Recommendations in the Emissions Report 2022 go further and specifically set out what regional bodies, local authorities and businesses can do to help reduce emissions across energy, industry, transport, buildings and more.
Once again, it is encouraging that Ambition North Wales is already delivering on many of the recommended actions for regional bodies, and is well-placed for further action. The full guidance is summarised at the bottom of this article, but some highlights include:
- Energy: Plan for a just fossil fuel phase out – the Growth Deal is supporting roll out of a Smart Local Energy project across the region, supporting community-owned energy; the Hydrogen Hub project will help decarbonising agriculture and industry transition to green hydrogen.
- Zero carbon industrial processes - the Growth Deal is supporting innovation, research and development in environmental biotechnology (replacing harsh chemical and fossil fuel based industrial processes with biologically derived enzymes) and lighter-weight, more efficient composites materials.
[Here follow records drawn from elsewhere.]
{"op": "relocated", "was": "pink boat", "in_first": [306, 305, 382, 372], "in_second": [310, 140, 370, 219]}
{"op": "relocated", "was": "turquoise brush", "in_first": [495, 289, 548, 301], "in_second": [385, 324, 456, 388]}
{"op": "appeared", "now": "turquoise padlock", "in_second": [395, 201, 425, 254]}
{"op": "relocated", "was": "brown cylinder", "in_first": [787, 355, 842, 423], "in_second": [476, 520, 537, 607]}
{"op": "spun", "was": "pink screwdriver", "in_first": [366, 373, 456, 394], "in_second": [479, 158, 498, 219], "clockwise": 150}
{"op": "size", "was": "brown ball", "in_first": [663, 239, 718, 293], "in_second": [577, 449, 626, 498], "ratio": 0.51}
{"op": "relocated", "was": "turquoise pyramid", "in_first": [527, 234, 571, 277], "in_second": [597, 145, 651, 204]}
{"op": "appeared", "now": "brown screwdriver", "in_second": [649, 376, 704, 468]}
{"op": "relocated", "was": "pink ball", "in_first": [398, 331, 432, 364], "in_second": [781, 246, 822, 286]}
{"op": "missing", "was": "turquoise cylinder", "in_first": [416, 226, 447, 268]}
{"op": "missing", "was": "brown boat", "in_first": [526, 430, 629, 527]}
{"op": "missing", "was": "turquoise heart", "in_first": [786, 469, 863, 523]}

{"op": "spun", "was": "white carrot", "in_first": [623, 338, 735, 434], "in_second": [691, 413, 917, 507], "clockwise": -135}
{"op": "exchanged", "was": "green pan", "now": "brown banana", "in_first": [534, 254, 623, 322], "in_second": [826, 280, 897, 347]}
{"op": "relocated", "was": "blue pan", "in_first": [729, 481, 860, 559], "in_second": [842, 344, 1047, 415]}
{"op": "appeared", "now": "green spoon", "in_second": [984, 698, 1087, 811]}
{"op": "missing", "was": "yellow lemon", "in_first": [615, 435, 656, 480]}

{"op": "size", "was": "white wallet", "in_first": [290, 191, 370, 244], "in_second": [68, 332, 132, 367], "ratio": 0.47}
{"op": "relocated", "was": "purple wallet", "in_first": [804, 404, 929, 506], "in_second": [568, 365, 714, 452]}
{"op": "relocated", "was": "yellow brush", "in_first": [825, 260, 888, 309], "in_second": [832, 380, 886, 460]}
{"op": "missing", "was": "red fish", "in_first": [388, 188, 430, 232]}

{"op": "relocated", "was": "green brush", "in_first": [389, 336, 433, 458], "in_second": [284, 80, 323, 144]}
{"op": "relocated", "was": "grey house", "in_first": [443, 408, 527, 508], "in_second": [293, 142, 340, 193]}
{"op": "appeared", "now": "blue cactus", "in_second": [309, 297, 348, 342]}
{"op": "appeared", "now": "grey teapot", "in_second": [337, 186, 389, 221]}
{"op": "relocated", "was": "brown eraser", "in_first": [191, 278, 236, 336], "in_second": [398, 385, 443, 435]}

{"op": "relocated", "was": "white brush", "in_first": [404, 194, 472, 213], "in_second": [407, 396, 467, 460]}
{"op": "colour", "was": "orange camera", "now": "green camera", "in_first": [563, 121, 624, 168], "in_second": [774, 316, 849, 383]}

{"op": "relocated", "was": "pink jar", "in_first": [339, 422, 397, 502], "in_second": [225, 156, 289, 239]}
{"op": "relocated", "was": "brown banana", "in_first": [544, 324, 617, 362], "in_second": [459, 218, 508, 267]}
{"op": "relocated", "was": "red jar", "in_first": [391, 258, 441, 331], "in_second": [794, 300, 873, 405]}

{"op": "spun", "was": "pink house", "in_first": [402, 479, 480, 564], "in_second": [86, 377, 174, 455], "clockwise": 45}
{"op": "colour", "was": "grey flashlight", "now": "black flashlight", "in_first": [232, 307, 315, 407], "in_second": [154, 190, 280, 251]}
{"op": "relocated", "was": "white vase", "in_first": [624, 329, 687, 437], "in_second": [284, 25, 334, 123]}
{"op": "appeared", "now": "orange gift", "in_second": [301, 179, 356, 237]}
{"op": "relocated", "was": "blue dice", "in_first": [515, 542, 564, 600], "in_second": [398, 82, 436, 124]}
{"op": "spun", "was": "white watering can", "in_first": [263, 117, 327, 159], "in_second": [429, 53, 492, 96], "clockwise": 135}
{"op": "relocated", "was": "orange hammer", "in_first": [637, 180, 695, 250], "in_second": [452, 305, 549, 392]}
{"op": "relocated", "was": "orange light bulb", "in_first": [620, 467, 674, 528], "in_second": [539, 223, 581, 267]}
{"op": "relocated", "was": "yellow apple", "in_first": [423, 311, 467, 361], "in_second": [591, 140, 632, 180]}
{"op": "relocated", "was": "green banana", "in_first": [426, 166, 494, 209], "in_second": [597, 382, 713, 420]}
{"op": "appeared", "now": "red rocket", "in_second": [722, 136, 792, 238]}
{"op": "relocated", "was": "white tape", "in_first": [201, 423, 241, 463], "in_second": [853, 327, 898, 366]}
Research centres aim to operate at net zero and reduce embodied carbon emissions, while also improving biodiversity.
- Buildings: implement zero emissions buildings: all projects delivered by the Growth Deal will aim for net zero emissions and 40% reduced embodied carbon.
But targets are not enough: we need to deliver on them so that the region can benefit from the skills and jobs boost from a proactive shift to a low carbon economy. And the rewards are substantial if we do, with estimates of an £11bn Revenue Boost to the Welsh Economy if we Hit Net Zero Targets.
So while we must enjoy the progress we’re making – we must recognise more work is to be done to deliver the well-being for Future Generations recognised in our ground-breaking government Act and not rely on our children to clear up mess that we make now:
- A Resilient North Wales: We must increase action tackling the ecological crisis that risks undermining our economy and food security in the region.
- A Prosperous North Wales: We must ensure all infrastructure commissioned is fit for the future – that it can withstand greater extremes of heat and cold, and is designed to avoid or handle regular flooding from rising seas or flooded rivers. Around 1023, King Canute failed to turn back the rising tide; lets avoid repeating the same lesson 1,000 years later.
- A more equal North Wales: In doing all the above, we must ensure we focus on a just transition for those communities most vulnerable in our region, geographically, socially and economically.
These are significant challenges, against challenging economic headwinds, further reinforcing the message that every decision must count across all these priorities. I hope Ambition North Wales colleagues, local authority and business leaders feel encouraged by our efforts to lead action in this critical area, and that they look now at ways to consolidate our achievements and move forward confidently towards a sustainable and resilient future for our region.
About the author: Robyn Lovelock is a programme manager for Ambition North Wales, leading on realising benefits from the over £1 billion Growth Deal investment into North Wales. A graduate in Geography and Politics from Aberystwyth University and with an MBA from Warwick University School of Business, she has spent more than 20 years delivering sustainable development projects around the world and in Wales. She lives in Llangollen with her husband and two young children.